Toyota say they can make 90 hybrids using the same raw materials as one BEV or six PHEVs, leading to a 37-fold reduction in lifetime carbon emissions .

There's the rub. 'The market' is demanding EVs with massive range-per-charge, leading to huuuge batteries (of which only 10% capacity is used, most of the time) and high prices.
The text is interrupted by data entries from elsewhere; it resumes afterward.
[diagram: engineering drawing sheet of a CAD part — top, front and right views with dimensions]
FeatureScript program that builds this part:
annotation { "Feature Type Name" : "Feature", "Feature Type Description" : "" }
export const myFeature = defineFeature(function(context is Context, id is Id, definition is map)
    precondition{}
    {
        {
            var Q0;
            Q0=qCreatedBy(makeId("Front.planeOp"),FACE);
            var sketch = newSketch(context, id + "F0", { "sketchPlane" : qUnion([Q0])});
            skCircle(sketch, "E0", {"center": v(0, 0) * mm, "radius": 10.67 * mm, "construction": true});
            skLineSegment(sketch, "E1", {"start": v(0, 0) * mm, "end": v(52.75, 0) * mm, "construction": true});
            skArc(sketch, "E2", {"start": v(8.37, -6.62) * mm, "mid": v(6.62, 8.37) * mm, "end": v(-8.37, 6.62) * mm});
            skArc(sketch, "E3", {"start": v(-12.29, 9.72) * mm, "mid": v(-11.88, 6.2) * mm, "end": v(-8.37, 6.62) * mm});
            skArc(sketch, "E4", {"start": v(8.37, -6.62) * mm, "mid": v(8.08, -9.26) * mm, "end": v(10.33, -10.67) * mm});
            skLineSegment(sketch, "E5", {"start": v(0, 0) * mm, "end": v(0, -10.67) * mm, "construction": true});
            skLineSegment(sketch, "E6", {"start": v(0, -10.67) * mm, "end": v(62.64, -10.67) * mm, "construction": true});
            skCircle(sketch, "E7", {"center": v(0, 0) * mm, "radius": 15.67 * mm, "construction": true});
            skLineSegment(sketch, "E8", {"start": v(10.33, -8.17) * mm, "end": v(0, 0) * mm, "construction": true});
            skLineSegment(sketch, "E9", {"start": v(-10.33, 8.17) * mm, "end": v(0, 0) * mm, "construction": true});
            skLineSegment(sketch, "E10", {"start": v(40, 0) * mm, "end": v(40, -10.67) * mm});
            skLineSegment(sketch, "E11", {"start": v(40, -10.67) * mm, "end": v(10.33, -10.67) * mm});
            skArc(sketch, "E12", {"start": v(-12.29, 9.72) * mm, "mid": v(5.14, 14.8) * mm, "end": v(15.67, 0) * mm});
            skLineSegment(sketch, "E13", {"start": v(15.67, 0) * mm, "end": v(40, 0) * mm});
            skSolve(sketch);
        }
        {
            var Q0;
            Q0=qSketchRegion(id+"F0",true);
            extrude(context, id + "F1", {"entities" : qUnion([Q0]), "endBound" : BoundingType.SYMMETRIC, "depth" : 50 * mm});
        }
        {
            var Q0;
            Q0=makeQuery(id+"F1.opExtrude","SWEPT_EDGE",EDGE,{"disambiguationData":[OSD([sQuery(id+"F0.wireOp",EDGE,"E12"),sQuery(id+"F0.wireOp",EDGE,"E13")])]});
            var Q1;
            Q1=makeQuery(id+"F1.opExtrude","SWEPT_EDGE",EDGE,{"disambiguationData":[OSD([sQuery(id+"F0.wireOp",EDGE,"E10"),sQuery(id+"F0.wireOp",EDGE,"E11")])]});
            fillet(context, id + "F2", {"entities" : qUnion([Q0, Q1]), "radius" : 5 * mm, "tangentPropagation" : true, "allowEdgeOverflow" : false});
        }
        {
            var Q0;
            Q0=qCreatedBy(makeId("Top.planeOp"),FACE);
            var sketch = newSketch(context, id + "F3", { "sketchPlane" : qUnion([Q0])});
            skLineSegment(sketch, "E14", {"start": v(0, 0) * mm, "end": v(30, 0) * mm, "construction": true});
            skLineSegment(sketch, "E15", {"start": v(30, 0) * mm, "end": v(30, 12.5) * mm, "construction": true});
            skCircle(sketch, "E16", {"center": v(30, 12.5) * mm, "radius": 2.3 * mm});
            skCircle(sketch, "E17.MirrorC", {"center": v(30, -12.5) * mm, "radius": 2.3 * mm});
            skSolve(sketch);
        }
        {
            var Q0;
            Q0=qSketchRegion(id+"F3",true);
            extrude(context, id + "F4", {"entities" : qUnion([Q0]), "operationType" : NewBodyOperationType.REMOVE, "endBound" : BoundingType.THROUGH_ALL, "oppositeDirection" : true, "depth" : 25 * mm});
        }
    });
It's all a bit crazy.

[–] [email protected] 19 points 8 months ago

I'm very skeptical of anything Toyota says about EVs.

Toyota Rav4 PHEV 18.1kWh Toyota Rav4 Hybrid ~1.6kWh Model Y LR 81kWh

81 / 18.1 = 4.48 PHEV 81 / 1.6 = 50.6 Hybrids

[–] [email protected] 12 points 8 months ago* (last edited 8 months ago) (2 children)

90 hybrids using the same raw materials as one BEV or six PHEVs

** for one material, compared to one battery chemistry, for hypothetical vehicles

Did you catch the news a week or so ago about mining and ore processors shutting down because they got ahead of EV demand

Edit: fix auto-correct

[–] [email protected] 8 points 8 months ago (1 children)

Yes, I'm sure Toyota is massaging that statistic heavily. They are all about hybrids.

[–] [email protected] 5 points 8 months ago

They are all about hybrids.

Truthfully, Toyota is all about ICE. They're okay with hybrids because hybrids still contain an ICE. For Toyota there's a good reason for this. They make a damn good ICE engine! They've spent decades and billions of dollars on refining efficiency of gasoline into motion, and into very long run times of those ICE engines for reliability. However, that also means cars without and ICE, like EVs are a threat to the ICE empire Toyota has spent its life building.

They have a history of actively working against EVs and even using their influence and money to affect public policy in government:

"Toyota has been lobbying governments to water-down emissions standards or oppose fossil-fuel vehicle phaseouts, according to a New York Times report. In the last four years, Toyota's political contributions to US politicians and PACs have more than doubled. Those contributions have gotten the company into hot water, too. By donating to congresspeople who oppose tighter emissions limits, the company funded lawmakers who objected to certifying the results of the 2020 presidential election. Though Toyota had promised to stop doing so in January, it was caught making donations to the controversial legislators as recently as last month." source

So Toyota is no friend of EVs.

[–] [email protected] 5 points 8 months ago (1 children)

That's because nobody could have foreseen that early adopters are willing to pay a premium price and it's not an unlimited market

[–] [email protected] 1 points 8 months ago

Please tell me you're being sarcastic?

[–] [email protected] 7 points 8 months ago (1 children)

The market wants more Chevy Bolts. They didn't have a 200 mile range. The market wants them so badly that GM unkilled the production line.

Of course they're on the same EV platform as all of the other GM BEVs that's a lemon lottery.

Volvo is going to beat the pants off this market with their 36k EV. Assuming of course our government doesn't swoop in to protect GM and Ford.

[–] [email protected] 3 points 8 months ago (1 children)

Because protecting American car makers has worked so well the last time they tried...

[–] [email protected] 2 points 8 months ago

Well somebody has to be the dumping ground for the oldest, least efficient, engines still in inventory. But yeah we don't even have a robust domestic market to protect anymore. It's effectively a triad.